Consider JOLT Charge, an EV charging company that combines digital advertising with vehicle charging stations that provide 50 kilometres of free charging and generate revenue for municipalities when placed on public property. JOLT must navigate a myriad of local planning requirements and sign by-laws to install its combined charging and signage infrastructure. One key challenge is municipal lighting restrictions that typically set a maximum brightness (luminance). In sensitive land-use areas, brightness can be reduced; technological advances also allow brightness to be adjusted to meet site-specific requirements.
Municipalities are working across divisions to align zoning and sign policies to enable innovative products like JOLT to deliver EV charging infrastructure.
Sports fields and focused illumination with less light pollution
Municipal leaders must consider how lighting for recreational amenities such as sports fields and community facilities is designed to balance access, safety, and environmental impacts. As Sarah Ane, Director of Policy and Partnerships at Parks and Recreation Ontario, notes, “Lighting parks and sports fields is a delicate balance.
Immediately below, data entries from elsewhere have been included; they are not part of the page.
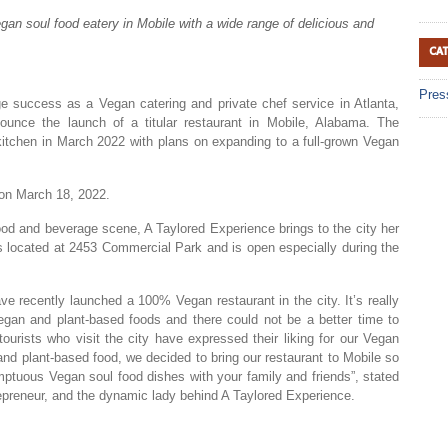
gan soul food eatery in Mobile with a wide range of delicious and
CA
Pres
ge success as a Vegan catering and private chef service in Atlanta,
unce the launch of a titular restaurant in Mobile, Alabama. The
kitchen in March 2022 with plans on expanding to a full-grown Vegan
e on March 18, 2022.
od and beverage scene, A Taylored Experience brings to the city her
s located at 2453 Commercial Park and is open especially during the
ve recently launched a 100% Vegan restaurant in the city. It’s really
egan and plant-based foods and there could not be a better time to
 tourists who visit the city have expressed their liking for our Vegan
nd plant-based food, we decided to bring our restaurant to Mobile so
ptuous Vegan soul food dishes with your family and friends”, stated
repreneur, and the dynamic lady behind A Taylored Experience.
It can open doors to participation for working families, youth, and community leagues, while also raising valid concerns around light pollution, environmental impacts, and neighbourhood character. Thoughtful design, strong standards, and meaningful community engagement are essential to ensuring lighting solutions serve both people and place.”
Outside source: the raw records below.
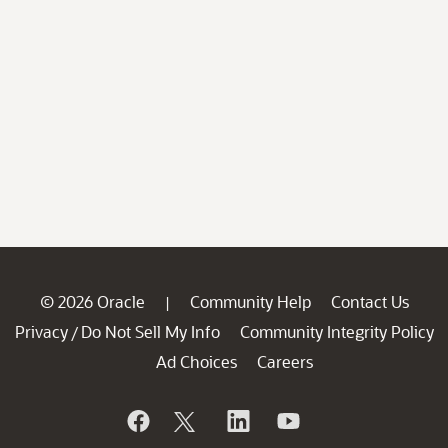
© 2026 Oracle
Community Help
Contact Us
|
Privacy
Do Not Sell My Info
Community Integrity Policy
/
Ad Choices
Careers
This balance has prompted some municipalities to move away from older, inefficient fixtures toward more modern LED systems, though adoption remains limited. In April 2025, a university track and soccer field in Nova Scotia became the first outdoor sports lighting project in Canada to hold DarkSky certification. DarkSky promotes outdoor lighting practices designed to reduce glare, light trespass, and skyglow while supporting public safety and usability. Applying emerging best practices and establishing formal standards underscores the opportunity municipalities have to leverage technological advances to better manage competing neighbourhood interests—particularly when developing policy frameworks and procuring new products.
In Toronto, lighting upgrades are intended not only to reduce operating costs, but also to improve safety, reduce light pollution, protect wildlife, and create more comfortable, natural-feeling public spaces. Through initiatives such as the City’s 2024–2025 recreation facility refresh, the City is upgrading lighting to incorporate warmer tones, focused down-shielding, and smart controls such as timers and motion sensors. Projects involving community centres, park revitalizations, and pathways demonstrate how these approaches can provide safer, more even illumination while significantly reducing glare, energy use, and light trespass into nearby residential areas.
While technology and careful planning can reduce conflicts around lighting public spaces, there is still debate about how light should be used to support resident safety.

Public outdoor spaces and brighter illumination
Municipal leaders must consider lighting through the lens of public safety in outdoor spaces such as walkways and parks. For many residents, well-lit pathways create a greater sense of safety and increase the usability of public spaces, particularly during evening hours. While illuminating dark parks and walkways may appear to be a straightforward solution, lighting can become a band-aid for poorly designed public spaces . Some argue that unsheltered or poorly designed lighting can create glare that reduces visibility and makes it more difficult to identify potential threats, ultimately undermining safety rather than enhancing it. Critics also point to concerns about light pollution and its documented effects on human health, including disruption of circadian rhythms linked to sleep disorders such as insomnia and delayed sleep-phase syndrome. These are the kinds of considerations municipal leaders must navigate when making planning and policy decisions related to outdoor lighting.
Light in a community is not simply determined by the spin of the earth and the decisions of an opaque governmental body. The decisions that illuminate our communities are driven by community needs, commerce, policy, and people. As we pause to rest before the next round of political debate and decision-making, it may be worth thinking twice about exactly how much light to shine on the next issue at hand.